« La version selon Marc » de Peter Esterhazy.

 

Dans la Hongrie d’après-guerre, la famille de Marc, considérée comme « ennemie du peuple », a été chassée de Budapest et placée sous la gouverne de paysans.  Avec son frère plus âgé, son père et sa mère, il habite dans une seule pièce au mur de laquelle, au-dessus de son lit, pend un crucifix. L’enfant, aussi sourd et muet que ce christ cloué sur sa croix, prend la plume pour nous confier ses souvenirs, ses pensées. Témoignage d’une vie d’exilé interne, La version selon Marc fait se succéder, en cents histoires, les disputes des parents, leurs ébats, les injustices quotidiennes que leur vaut leur statut, vues par un enfant dont l’acuité de l’écriture tient sans doute aussi à sa mutité.

Ma mère et mon père ont peur de moi aussi. Non pas de moi, mais de ma mutité. Où commence ma mutité, et où je commence, moi? J’ai peur de ma mutité, moi aussi, c’est pour cela que je prie intérieurement sans cesse.

L’évangile de Marc est, historiquement, le premier des synoptiques. Il peut donc être considéré comme le premier témoignage scripturaire de la parole du nazaréen. Quelle ironie dès lors de penser que cette relation ait pu être écrite par quelqu’un qui n’ait pu ni l’entendre ni en parler. Et que l’édifice bâti sur l’évangile de ce Marc ait pu être entaché d’un vice de forme aussi lourd. Mais si, bien entendu, la référence permanente à l’évangéliste teinte d’un humour sacrilège le roman, il convient de ne pas le lire uniquement sous cette aune. Ainsi, si celui à qui incombe ici la charge de raconter est bien sourd et muet, et que cela peut prêter à sourire, n’est-il pas in fine celui dont le handicap le rend plus proche de ce dont il témoigne. Sa solitude étant à l’image de celle de ce dieu, cloué sur son crucifix, mutique comme lui devant la vie des hommes. Comme si la terrible absurdité de ce dont il convient de témoigner ne pouvait être mieux illustrée que par l’impossibilité du témoignage (non, un sourd-muet ne peut témoigner d’une parole entendue).

Pas un son, aucun son ne sort ni n’entre, rien, et, face au rien, l’inquiétude est tellement ridicule.

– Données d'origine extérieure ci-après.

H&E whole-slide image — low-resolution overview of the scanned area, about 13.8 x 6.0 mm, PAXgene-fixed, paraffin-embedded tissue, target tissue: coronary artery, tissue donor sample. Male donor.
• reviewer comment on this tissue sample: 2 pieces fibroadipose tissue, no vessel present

En donnant une voix à celui qui en est le plus démuni (le brimé, l’enfant, le sourd-muet), Peter Esterhazy rappelle la fonction testimoniale de toute littérature. Et réaffirme, avec sa coutumière subtilité, tout en émotion contenue, les liens que toute écriture entretient avec le sacré.

La prière sans paroles est la véritable prière.

Peter Esterhazy, La version selon Marc. Histoire simple virgule cent pages, 2017, Gallimard, trad. Agnes Jarfas.